In a paper published in Annals of Internal Medicine, researchers report on an updated systematic review of studies evaluating weight-loss programs. They looked for U.S. trials involving 31 different programs but were able to find only 45 studies that qualified (and only 39 of these were randomized, controlled trials) involving only 11 of the weight-loss programs. (The 11 programs were Weight Watchers, Jenny Craig, Nutrisystem, Health Management Resources, Medifast, OPTIFAST, Atkins, The Biggest Loser Club, eDiets, Lose It!, and SlimFast.)
The trials that were performed were plagued by numerous shortcomings, including limited duration and followup, high rates of dropouts in people participating in the trials, poor adherence to the diet programs, and a high risk of bias.
As the one-eyed man is king in the land of the blind, only two weight-loss programs, Jenny Craig and Weight Watchers, were able to show even a modest weight loss at one year. Compared to controls, who generally received traditional counseling and education, weight loss was only 2.6% greater for Weight Watchers and 4.9% greater for Jenny Craig. At three months Nutrisystem led to a 3.8% greater weight loss. Very low-calorie programs like Health Management Resources, Medifast, and OPTIFAST resulted in a 4.0% greater short-term weight loss but these losses were attenuated over time. The evidence to evaluate most self-directed programs was weak. Low-carb programs like Atkins had promise but the trials were limited by design problems and bias.

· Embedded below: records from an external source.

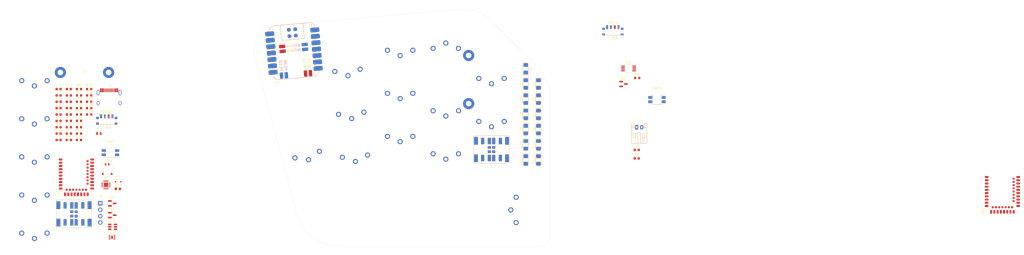
<source format=kicad_pcb>
(kicad_pcb
	(version 20240108)
	(generator "pcbnew")
	(generator_version "8.0")
	(general
		(thickness 1.6)
		(legacy_teardrops no)
	)
	(paper "A4")
	(layers
		(0 "F.Cu" signal)
		(31 "B.Cu" signal)
		(32 "B.Adhes" user "B.Adhesive")
		(33 "F.Adhes" user "F.Adhesive")
		(34 "B.Paste" user)
		(35 "F.Paste" user)
		(36 "B.SilkS" user "B.Silkscreen")
		(37 "F.SilkS" user "F.Silkscreen")
		(38 "B.Mask" user)
		(39 "F.Mask" user)
		(40 "Dwgs.User" user "User.Drawings")
		(41 "Cmts.User" user "User.Comments")
		(42 "Eco1.User" user "User.Eco1")
		(43 "Eco2.User" user "User.Eco2")
		(44 "Edge.Cuts" user)
		(45 "Margin" user)
		(46 "B.CrtYd" user "B.Courtyard")
		(47 "F.CrtYd" user "F.Courtyard")
		(48 "B.Fab" user)
		(49 "F.Fab" user)
		(50 "User.1" user)
		(51 "User.2" user)
		(52 "User.3" user)
		(53 "User.4" user)
		(54 "User.5" user)
		(55 "User.6" user)
		(56 "User.7" user)
		(57 "User.8" user)
		(58 "User.9" user)
	)
	(setup
		(pad_to_mask_clearance 0)
		(allow_soldermask_bridges_in_footprints no)
		(grid_origin 133.77141 93.518057)
		(pcbplotparams
			(layerselection 0x00010fc_ffffffff)
			(plot_on_all_layers_selection 0x0000000_00000000)
			(disableapertmacros no)
			(usegerberextensions no)
			(usegerberattributes yes)
			(usegerberadvancedattributes yes)
			(creategerberjobfile yes)
			(dashed_line_dash_ratio 12.000000)
			(dashed_line_gap_ratio 3.000000)
			(svgprecision 4)
			(plotframeref no)
			(viasonmask no)
			(mode 1)
			(useauxorigin no)
			(hpglpennumber 1)
			(hpglpenspeed 20)
			(hpglpendiameter 15.000000)
			(pdf_front_fp_property_popups yes)
			(pdf_back_fp_property_popups yes)
			(dxfpolygonmode yes)
			(dxfimperialunits yes)
			(dxfusepcbnewfont yes)
			(psnegative no)
			(psa4output no)
			(plotreference yes)
			(plotvalue yes)
			(plotfptext yes)
			(plotinvisibletext no)
			(sketchpadsonfab no)
			(subtractmaskfromsilk no)
			(outputformat 1)
			(mirror no)
			(drillshape 1)
			(scaleselection 1)
			(outputdirectory "")
		)
	)
	(net 0 "")
	(net 1 "COL1")
	(net 2 "Net-(D1-A)")
	(net 3 "Net-(D2-A)")
	(net 4 "COL2")
	(net 5 "Net-(D3-A)")
	(net 6 "COL3")
	(net 7 "COL4")
	(net 8 "Net-(D4-A)")
	(net 9 "ROW1")
	(net 10 "COL0")
	(net 11 "Net-(D6-A)")
	(net 12 "Net-(D7-A)")
	(net 13 "Net-(D8-A)")
	(net 14 "Net-(D9-A)")
	(net 15 "Net-(D10-A)")
	(net 16 "Net-(D11-A)")
	(net 17 "Net-(D12-A)")
	(net 18 "Net-(D13-A)")
	(net 19 "+3V3")
	(net 20 "GND")
	(net 21 "unconnected-(U1-P0.28-Pad3)")
	(net 22 "unconnected-(U1-P1.13-Pad13)")
	(net 23 "BAT+")
	(net 24 "unconnected-(U1-P0.29-Pad4)")
	(net 25 "unconnected-(U1-P0.10-Pad18)")
	(net 26 "unconnected-(U1-P1.14-Pad12)")
	(net 27 "unconnected-(U1-P1.15-Pad11)")
	(net 28 "unconnected-(U1-P1.11-Pad7)")
	(net 29 "unconnected-(U1-P0.02-Pad1)")
	(net 30 "unconnected-(U1-P0.03-Pad2)")
	(net 31 "+3.3V")
	(net 32 "RESET")
	(net 33 "unconnected-(U1-P0.04-Pad5)")
	(net 34 "unconnected-(U1-P1.12-Pad14)")
	(net 35 "unconnected-(U1-P0.05-Pad6)")
	(net 36 "unconnected-(U1-P0.09-Pad17)")
	(net 37 "SCL")
	(net 38 "Net-(J2-Pin_2)")
	(net 39 "Net-(J2-Pin_1)")
	(net 40 "SDA")
	(net 41 "VBAT")
	(net 42 "unconnected-(U1-5V-Pad8)_1")
	(net 43 "ROW0")
	(net 44 "unconnected-(SW14-A-Pad1)_1")
	(net 45 "unconnected-(U1-DIO-Pad19)_1")
	(net 46 "unconnected-(U1-CLK-Pad20)")
	(net 47 "+3.3V_HAPTIC")
	(net 48 "HAPTIC_CUTOFF")
	(net 49 "HAPTIC_TRIGGER")
	(net 50 "Net-(U2-REG)")
	(net 51 "unconnected-(U2-VDD{slash}NC-Pad6)")
	(net 52 "Earth")
	(net 53 "Net-(U1-P0.00{slash}XL1)")
	(net 54 "Net-(U1-P0.01{slash}XL2)")
	(net 55 "VDD")
	(net 56 "+5V")
	(net 57 "+VSW")
	(net 58 "+BATT")
	(net 59 "Net-(F1-Pad1)")
	(net 60 "VBUS")
	(net 61 "Net-(J1-CC1)")
	(net 62 "USB-D+")
	(net 63 "Net-(J1-CC2)")
	(net 64 "unconnected-(J1-SBU2-PadB8)")
	(net 65 "USB-D-")
	(net 66 "unconnected-(J1-SBU1-PadA8)")
	(net 67 "SWDCLK")
	(net 68 "SWDIO")
	(net 69 "DCCH")
	(net 70 "Net-(LED1-K)")
	(net 71 "SYSOFF")
	(net 72 "Net-(Q2-G)")
	(net 73 "TP_CUTOFF")
	(net 74 "+3.3V_TP")
	(net 75 "/TMR")
	(net 76 "/ILIM")
	(net 77 "Net-(U4-ISET)")
	(net 78 "Net-(U4-TS)")
	(net 79 "Net-(U4-~{CHG})")
	(net 80 "TP_DATA")
	(net 81 "TP_CLK")
	(net 82 "Net-(SW15-A)")
	(net 83 "USER_LED_RED")
	(net 84 "Net-(D2-RK)")
	(net 85 "USER_LED_GREEN")
	(net 86 "Net-(D2-GK)")
	(net 87 "USER_LED_BLUE")
	(net 88 "Net-(D2-BK)")
	(net 89 "RST")
	(net 90 "K5")
	(net 91 "K1")
	(net 92 "K6")
	(net 93 "K10")
	(net 94 "K2")
	(net 95 "K7")
	(net 96 "K11")
	(net 97 "K3")
	(net 98 "K8")
	(net 99 "K12")
	(net 100 "K4")
	(net 101 "K9")
	(net 102 "K13")
	(net 103 "/P0.08")
	(net 104 "/P0.28")
	(net 105 "/P0.12")
	(net 106 "/P0.24")
	(net 107 "/P0.10")
	(net 108 "/P.1.10")
	(net 109 "/P0.02")
	(net 110 "/P1.04")
	(net 111 "/P1.02")
	(net 112 "/P1.06")
	(net 113 "/P0.09")
	(net 114 "/P1.11")
	(net 115 "/P0.13")
	(net 116 "/P0.05")
	(net 117 "/P0.15")
	(net 118 "/P0.17")
	(net 119 "/P0.22")
	(net 120 "/P1.13")
	(net 121 "/P1.09")
	(net 122 "/P0.04")
	(net 123 "/P0.06")
	(net 124 "/P0.26")
	(net 125 "/P0.03")
	(net 126 "/P0.31")
	(net 127 "/P0.20")
	(net 128 "/P0.30")
	(net 129 "/P1.00")
	(net 130 "/P0.29")
	(net 131 "/P0.07")
	(net 132 "unconnected-(U3-IO3-Pad4)")
	(net 133 "unconnected-(U3-IO2-Pad3)")
	(net 134 "unconnected-(U4-~{PGOOD}-Pad7)")
	(net 135 "ALERT")
	(footprint "ssbb_parts:R_0603_1608Metric_reversible" (layer "F.Cu") (at -28.72609 87.033057))
	(footprint "ssbb_parts:R_0603_1608Metric_reversible" (layer "F.Cu") (at -24.71609 87.033057))
	(footprint "ssbb_parts:R_0603_1608Metric_reversible" (layer "F.Cu") (at -24.71609 92.053057))
	(footprint "ssbb_parts:SW_SPDT_PCM12_reversible" (layer "F.Cu") (at 181.573907 61.523053))
	(footprint "ssbb_parts:D_1206_HandSolder_reversible" (layer "F.Cu") (at 147.27141 82.518055 90))
	(footprint "ssbb_parts:Sprintek_SK8707-01_Sensor" (layer "F.Cu") (at -26.55109 77.968057))
	(footprint "ssbb_parts:SOT-23_reversible" (layer "F.Cu") (at -15.60609 134.283057))
	(footprint "ssbb_parts:SW_choc_v1_reversible_1.5u" (layer "F.Cu") (at -46.27609 137.593057))
	(footprint "ssbb_parts:D_1206_HandSolder_reversible" (layer "F.Cu") (at 147.27141 88.518055 90))
	(footprint "ssbb_parts:D_1206_HandSolder_reversible" (layer "F.Cu") (at 147.27141 106.518055 90))
	(footprint "ssbb_parts:C_0603_1608Metric_reversible" (layer "F.Cu") (at -36.74609 102.093057))
	(footprint "ssbb_parts:Fuse_0603_1608Metric_reversible" (layer "F.Cu") (at -32.73609 87.033057))
	(footprint "ssbb_parts:ELV1411A_reversible" (layer "F.Cu") (at 133.77141 108.405557))
	(footprint "ssbb_parts:R_0603_1608Metric_reversible" (layer "F.Cu") (at -32.73609 104.603057))
	(footprint "ssbb_parts:VSSOP-10_3x3mm_P0.5mm_reversible" (layer "F.Cu") (at 187.771409 76.398055))
	(footprint "ssbb_parts:SW_choc_v1_reversible_1u" (layer "F.Cu") (at -46.27609 92.443057))
	(footprint "ssbb_parts:L_0603_1608Metric_reversible" (layer "F.Cu") (at -32.73609 92.053057))
	(footprint "ssbb_parts:D_1206_HandSolder_reversible" (layer "F.Cu") (at 147.27141 76.518055 -90))
	(footprint "ssbb_parts:R_0603_1608Metric_reversible" (layer "F.Cu") (at -32.73609 97.073057))
	(footprint "ssbb_parts:D_SOD-323_reversible" (layer "F.Cu") (at -13.27109 121.133057))
	(footprint "ssbb_parts:SW_choc_v1_reversible_1u" (layer "F.Cu") (at 133.77141 76.518055))
	(footprint "ssbb_parts:L_0603_1608Metric_reversible" (layer "F.Cu") (at -32.73609 89.543057))
	(footprint "ssbb_parts:VQFN-16-1EP_3x3mm_P0.5mm_EP1.6x1.6mm_reversible" (layer "F.Cu") (at -18.09609 122.313057))
	(footprint "ssbb_parts:SW_choc_v1_reversible_1u" (layer "F.Cu") (at -46.27609 77.393057))
	(footprint "ssbb_parts:SW_choc_v1_reversible_1u" (layer "F.Cu") (at 115.771415 89.268053))
	(footprint "ssbb_parts:D_1206_HandSolder_reversible" (layer "F.Cu") (at 152.27141 94.518055 90))
	(footprint "ssbb_parts:C_0603_1608Metric_reversible" (layer "F.Cu") (at -36.74609 97.073057))
	(footprint "ssbb_parts:JST_PH_S2B-PH-K_Horizontal_reversible" (layer "F.Cu") (at 190.928909 99.598055))
	(footprint "Connector_PinSocket_2.54mm:PinSocket_1x04_P2.54mm_Vertical"
		(layer "F.Cu")
		(uuid "59666fd3-15e8-4693-a884-a9c326523f99")
		(at -20.32609 129.583057)
		(descr "Through hole straight socket strip, 1x04, 2.54mm pitch, single row (from Kicad 4.0.7), script generated")
		(tags "Through hole socket strip THT 1x04 2.54mm single row")
		(property "Reference" "J3"
			(at 0 -2.77 0)
			(layer "F.SilkS")
			(uuid "68d9e0b5-bf8d-4e74-87d1-eafb06542ace")
			(effects
				(font
					(size 1 1)
					(thickness 0.15)
				)
			)
		)
		(property "Value" "Conn_01x04_Socket"
			(at 0 10.39 0)
			(layer "F.Fab")
			(uuid "626bb27b-366f-49e3-87b7-201bc5aeeeb9")
			(effects
				(font
					(size 1 1)
					(thickness 0.15)
				)
			)
		)
		(property "Footprint" "Connector_PinSocket_2.54mm:PinSocket_1x04_P2.54mm_Vertical"
			(at 0 0 0)
			(unlocked yes)
			(layer "F.Fab")
			(hide yes)
			(uuid "46c8ca5b-fe4f-4787-8c50-31e68e2e4e46")
			(effects
				(font
					(size 1.27 1.27)
					(thickness 0.15)
				)
			)
		)
		(property "Datasheet" ""
			(at 0 0 0)
			(unlocked yes)
			(layer "F.Fab")
			(hide yes)
			(uuid "0c680219-4fe4-455f-8964-873077616f12")
			(effects
				(font
					(size 1.27 1.27)
					(thickness 0.15)
				)
			)
		)
		(property "Description" "Generic connector, single row, 01x04, script generated"
			(at 0 0 0)
			(unlocked yes)
			(layer "F.Fab")
			(hide yes)
			(uuid "2b9657c5-5fff-407e-9574-5ac9426e3712")
			(effects
				(font
					(size 1.27 1.27)
					(thickness 0.15)
				)
			)
		)
		(property ki_fp_filters "Connector*:*_1x??_*")
		(path "/1defd44c-f864-40c7-a990-10ad9b2bef97")
		(sheetname "Root")
		(sheetfile "hyperpotato.kicad_sch")
		(attr through_hole)
		(fp_line
			(start -1.33 1.27)
			(end -1.33 8.95)
			(stroke
				(width 0.12)
				(type solid)
			)
			(layer "F.SilkS")
			(uuid "813c8859-c393-41f4-87a9-79eed6f16650")
		)
		(fp_line
			(start -1.33 1.27)
			(end 1.33 1.27)
			(stroke
				(width 0.12)
				(type solid)
			)
			(layer "F.SilkS")
			(uuid "25612b2a-3c64-4296-ad6f-de3efd4c849c")
		)
		(fp_line
			(start -1.33 8.95)
			(end 1.33 8.95)
			(stroke
				(width 0.12)
				(type solid)
			)
			(layer "F.SilkS")
			(uuid "f60a8688-c980-46a8-b837-3e8c9a2dfa23")
		)
		(fp_line
			(start 0 -1.33)
			(end 1.33 -1.33)
			(stroke
				(width 0.12)
				(type solid)
			)
			(layer "F.SilkS")
			(uuid "2b696a33-c053-4d49-94d9-b960b5e3d109")
		)
		(fp_line
			(start 1.33 -1.33)
			(end 1.33 0)
			(stroke
				(width 0.12)
				(type solid)
			)
			(layer "F.SilkS")
			(uuid "7197b451-e4b2-4d16-be90-969cfb9b8041")
		)
		(fp_line
			(start 1.33 1.27)
			(end 1.33 8.95)
			(stroke
				(width 0.12)
				(type solid)
			)
			(layer "F.SilkS")
			(uuid "87525098-c940-45fa-9f8f-936c51dc35e2")
		)
		(fp_line
			(start -1.8 -1.8)
			(end 1.75 -1.8)
			(stroke
				(width 0.05)
				(type solid)
			)
			(layer "F.CrtYd")
			(uuid "c89065ca-4c2a-4907-a8e0-30a20a7d7de6")
		)
		(fp_line
			(start -1.8 9.4)
			(end -1.8 -1.8)
			(stroke
				(width 0.05)
				(type solid)
			)
			(layer "F.CrtYd")
			(uuid "82086645-3e91-4131-9fc5-1ca3b570db04")
		)
		(fp_line
			(start 1.75 -1.8)
			(end 1.75 9.4)
			(stroke
				(width 0.05)
				(type solid)
			)
			(layer "F.CrtYd")
			(uuid "211786b2-64a3-433b-9aee-55b32a219967")
		)
		(fp_line
			(start 1.75 9.4)
			(end -1.8 9.4)
			(stroke
				(width 0.05)
				(type solid)
			)
			(layer "F.CrtYd")
			(uuid "4df1668d-6d1b-4811-8012-950ad37531bb")
		)
		(fp_line
			(start -1.27 -1.27)
			(end 0.635 -1.27)
			(stroke
				(width 0.1)
				(type solid)
			)
			(layer "F.Fab")
			(uuid "a96d6968-6c61-4955-9bbc-96c306add498")
		)
		(fp_line
			(start -1.27 8.89)
			(end -1.27 -1.27)
			(stroke
				(width 0.1)
				(type solid)
			)
			(layer "F.Fab")
			(uuid "55a9583b-af5b-4feb-9b23-bd12edf6b929")
		)
		(fp_line
			(start 0.635 -1.27)
			(end 1.27 -0.635)
			(stroke
				(width 0.1)
				(type solid)
			)
			(layer "F.Fab")
			(uuid "ce5f6342-61be-4602-b158-ef0382107855")
		)
		(fp_line
			(start 1.27 -0.635)
			(end 1.27 8.89)
			(stroke
				(width 0.1)
				(type solid)
			)
			(layer "F.Fab")
			(uuid "26e881c0-56b5-4442-b304-72f5f8239e33")
		)
		(fp_line
			(start 1.27 8.89)
			(end -1.27 8.89)
			(stroke
				(width 0.1)
				(type solid)
			)
			(layer "F.Fab")
			(uuid "2334280b-94da-400c-90b7-9739371684b4")
		)
		(fp_text user "${REFERENCE}"
			(at 0 3.81 90)
			(layer "F.Fab")
			(uuid "f5329edd-d45f-4
... [415635 chars truncated]
</source>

In an accompanying editorial, Christina Wee writes that the study “highlights something that researchers in the behavioral weight-management field have known for decades: Structure and intensity of contact are highly correlated with program success. It is unsurprising that highly structured programs with in-person social support, such as Weight Watchers and Jenny Craig, seem more effective in the long term than less structured interventions.”
The study authors concluded with a very modest endorsement of Weight Watchers and Jenny Craig, stating that “clinicians might consider prioritizing referral only for those commercial programs that have a substantial body of evidence showing a consistent, long-term effect.”
But, writes Wee, the weight loss with such programs, including Weight Watchers and Jenny Craig, “is modest and likely below patients’ expectations.” She concludes: “Whether patients value the modest weight loss produced by these programs enough to absorb the financial cost and sustain behavioral change is also unclear.”